1938- Walt Disney attempted to head off the rising tide of unionizing workers in Hollywood by forming a dummy company union called the Federation of Screen Cartoonists. No other artists but Disney employees joined, and Disney's chief attorney Gunther Lessing could veto any vote they had.

1939-President Franklin Roosevelt designated the fossil rich Badlands area of South Dakota a National Monument. 1945- The Rock Creek Report recommends mass additives of fluoride into American drinking water supplies. Tooth decay drops by 50%, however many right wing fringe groups like the John Birch Society saw floridation as an insidious Commie-Jewish plot.

1947- Mobster Al Capone died in seclusion at his home in Biscayne Bay Florida at age 48. He was released from Alcatraz Prison early because of ill health, his mind was slowly destroyed by untreated syphilis. When another gangster was asked if Capone would resume leadership of the Chicago rackets, he replied:" Big Al is nuttier than a fruitcake."

1949- The first Emmy Awards ceremony was held at the LA Athletic Club. Five awards were given out for shows like Mabel's Fables, and Treasures of Literature. Rudy Vallee hosted. Mayor Fletcher Bowman declared it " TV Day" in LA.
1959- American Airlines sets up the first jetliner passenger service across the U.S. 1959- VATICAN II- Pope John XXIII called for the creation of a Second Vatican Council to initiate reforms in the Roman Catholic Church. This was called Vatican II and it's sweeping ideas changed the Church forever. Latin Masses replaced with native language, the priest does the Eucharist ceremony facing you instead of with his back to you, Folk Masses with guitars, etc.

1960- Actress Diana Barrymore, the daughter of John Barrymore, overdosed on sleeping pills. The Barrymore family that had dominated the American theater since the 1850's had a history of drug and alcohol abuse. Ancestor after ancestor drank themselves to death.
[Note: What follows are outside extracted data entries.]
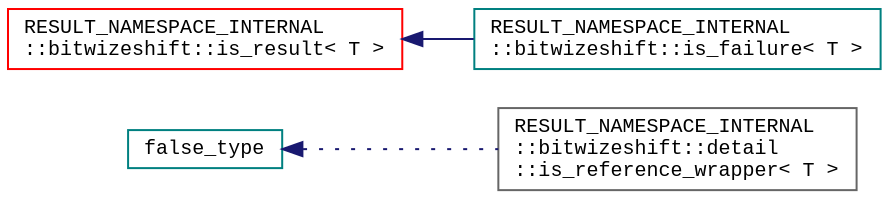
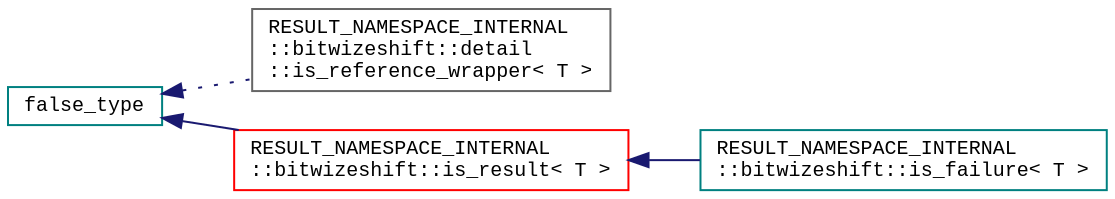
  digraph {
    fontname="Liberation Mono"
    rankdir=LR
    node [color=teal fillcolor=white fontname="Liberation Mono" fontsize=10 shape=record style=filled]
    edge [color=midnightblue dir=back fontname="Liberation Mono" fontsize=10 labelfontname=Helvetica labelfontsize=10 style=solid]
    n1 [height=0.2 label=false_type width=0.4]
    n2 [color=gray40 height=0.2 label="RESULT_NAMESPACE_INTERNAL\l::bitwizeshift::detail\l::is_reference_wrapper\< T \>" width=0.4]
    n3 [color=red height=0.2 label="RESULT_NAMESPACE_INTERNAL\l::bitwizeshift::is_result\< T \>" width=0.4]
    n4 [height=0.2 label="RESULT_NAMESPACE_INTERNAL\l::bitwizeshift::is_failure\< T \>" width=0.4]
    n1 -> n2 [style=dotted]
+   n1 -> n3
    n3 -> n4
  }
Current leader of the family Drew Barrymore recovered after seeking rehab at age 12. 1961- John F. Kennedy has the first televised Presidential press conference.

1961- Walt Disney's 101 Dalmatians premiered. " Cruella, Cruella da Ville,.. "

1970- Robert Altman's groovy movie M*A*S*H premiered.

1971- Charles Manson and his followers convicted of 27 counts of murder. They were all sentenced to the Gas Chamber, but the death penalty had been abolished in California.

1971- Idi Amin seized power in Uganda.

1984- The widow of Mao tse Tung, Chiang Ching, was sentenced to death for conspiring against the Chinese state. Madam Chiang was one of the leaders of Mao's Cultural Revolution crackdowns and her accomplices were called the Gang of Four.

1995- Moscow radar detected a nuclear missile launch from Norwegian waters headed right for them. Russian President Boris Yeltsin and his cabinet had five minutes to decide if this was an accident or the dreaded First Strike, warranting a full retaliatory launching of all Russian nukes against the US. They decided it was a mistake, and it turned out the missile was only a Norwegian weather satellite being fired into orbit. Similar nail biting incidents happened to Jimmy Carter in 1980 and off the US coast in 1986.

2011- The Arab Spring pro-democracy protests that began in Tunisia spread to Egypt, the worlds largest Arab country. Huge protests began in Cairo against long time president Hosni Mubarak. Eventually they forced his ouster.
Yesterday's Question: What does it mean to be quixotic?

Answer: To be like Don Quixote, to have idealistic motives, but be unrealistically impractical and dreamy.